━━━ Study material ━━━
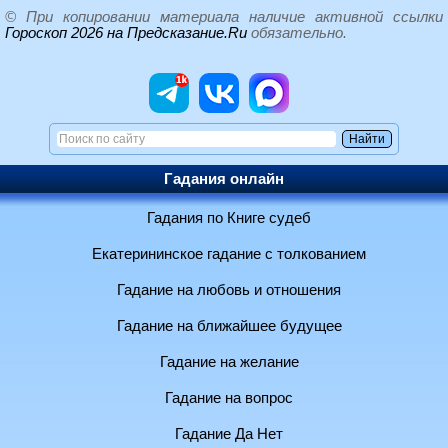
© При копировании материала наличие активной ссылки
Гороскоп 2026 на Предсказание.Ru
обязательно.
Гадания онлайн
Гадания по Книге судеб
Екатерининское гадание с толкованием
Гадание на любовь и отношения
Гадание на ближайшее будущее
Гадание на желание
Гадание на вопрос
Гадание Да Нет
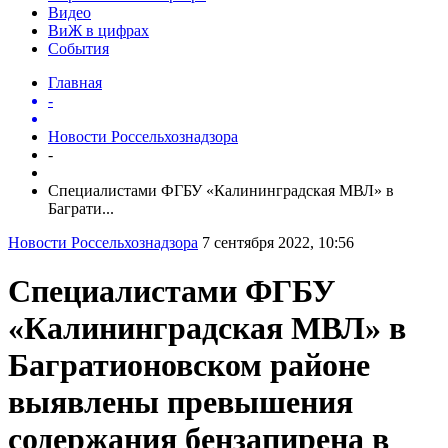
Видео
ВиЖ в цифрах
События
Главная
-
Новости Россельхознадзора
-
Специалистами ФГБУ «Калининградская МВЛ» в
Баграти...
Новости Россельхознадзора
7 сентября 2022, 10:56
Специалистами ФГБУ
«Калининградская МВЛ» в
Багратионовском районе
выявлены превышения
содержания бензапирена в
━━━
— Instructions to follow —
Looking at the entries above, determine how many lines contain the word "Специалистами" and state only that number.

— Task output —
2